------ Dataset entries ------

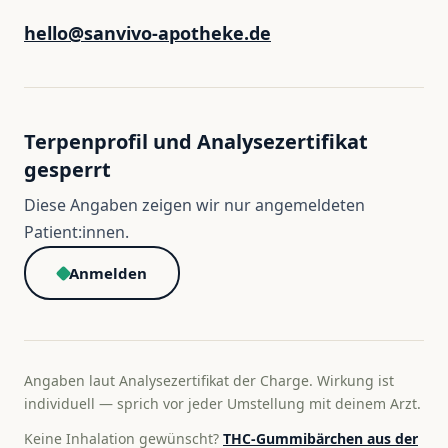
hello@sanvivo-apotheke.de
Terpenprofil und Analysezertifikat
gesperrt
Diese Angaben zeigen wir nur angemeldeten
Patient:innen.
Anmelden
Angaben laut Analysezertifikat der Charge. Wirkung ist
individuell — sprich vor jeder Umstellung mit deinem Arzt.
Keine Inhalation gewünscht?
THC-Gummibärchen aus der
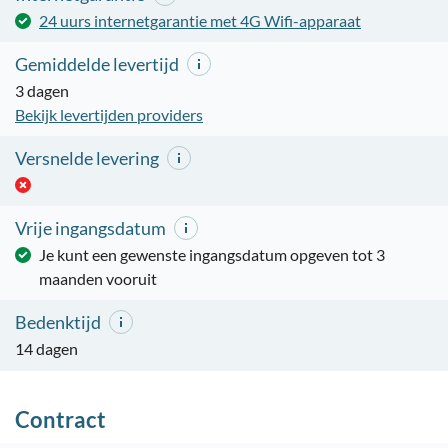
24 uurs internetgarantie met 4G Wifi-apparaat
Gemiddelde levertijd
3 dagen
Bekijk levertijden providers
Versnelde levering
Vrije ingangsdatum
Je kunt een gewenste ingangsdatum opgeven tot 3
maanden vooruit
Bedenktijd
14 dagen
Contract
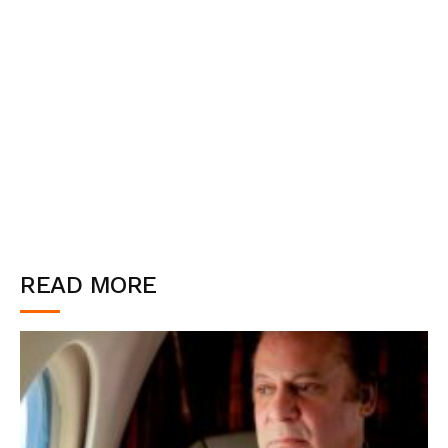
READ MORE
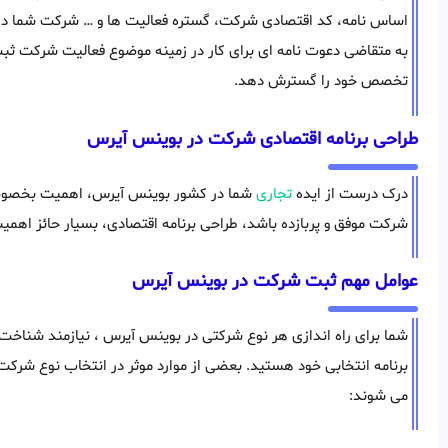
اساس نامه، کد اقتصادی شرکت، گستره فعالیت ها و … شرکت شما در 
به متقاضی دعوت نامه ای برای کار در زمینه موضوع فعالیت شرکت ثبت 
تخصص خود را گسترش دهد.
طراحی برنامه اقتصادی شرکت در بوينس آيرس
درک درست از ایده
تجاری
شما در کشور بوينس آيرس، اهمیت بخصوصی
شرکت موفق و پربازده باشد، طراحی برنامه اقتصادی، بسیار حائز اهم
عوامل مهم ثبت شرکت در بوينس آيرس
شما برای راه اندازی هر نوع شرکتی در بوينس آيرس ، نیازمند شناخت ب
برنامه انتخابی خود هستید. بعضی از موارد موثر در انتخاب نوع شرکت
می شوند:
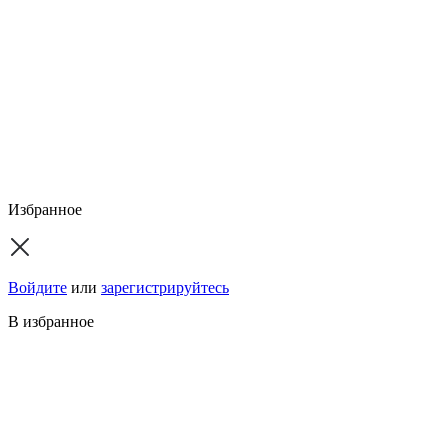
Избранное
Войдите
или
зарегистрируйтесь
В избранное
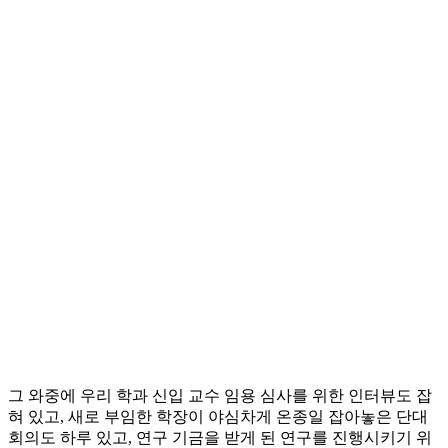
그 와중에 우리 학과 신입 교수 임용 심사를 위한 인터뷰도 잡
혀 있고, 새로 부임한 학장이 야심차게 온종일 잡아놓은 단대
회의도 하루 있고, 연구 기금을 받게 된 연구를 진행시키기 위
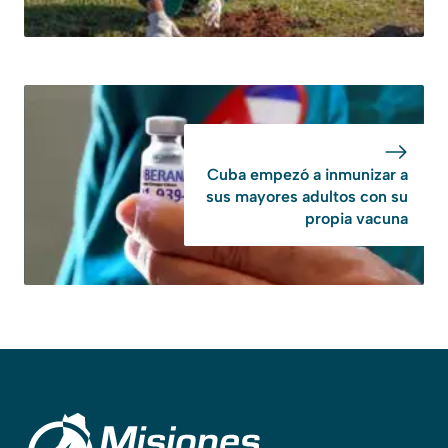
Cuba empezó a inmunizar a
sus mayores adultos con su
propia vacuna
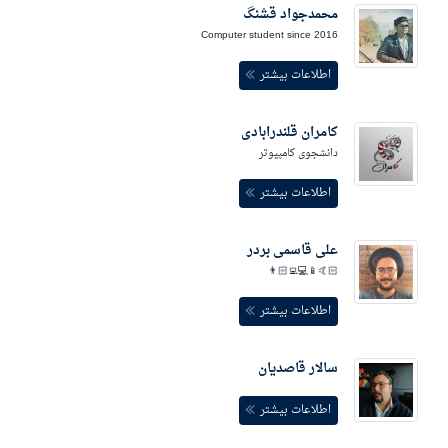
محمدجواد قشنگ
Computer student since 2016
اطلاعات بیشتر
کامران قلندرابادی
دانشجوی کامپیوتر
اطلاعات بیشتر
علی قاسمی بردر
🤙🏻📱💻👨🏻‍💻
اطلاعات بیشتر
سالار قاصدیان
اطلاعات بیشتر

------

◆ Description of the task: Pictures excluded, print only the lines from the one with "sus mayores adultos con su" through the end of the entries above, exactly as written.

◆ Exercise response:
sus mayores adultos con su
propia vacuna
محمدجواد قشنگ
Computer student since 2016
اطلاعات بیشتر
کامران قلندرابادی
دانشجوی کامپیوتر
اطلاعات بیشتر
علی قاسمی بردر
🤙🏻📱💻👨🏻‍💻
اطلاعات بیشتر
سالار قاصدیان
اطلاعات بیشتر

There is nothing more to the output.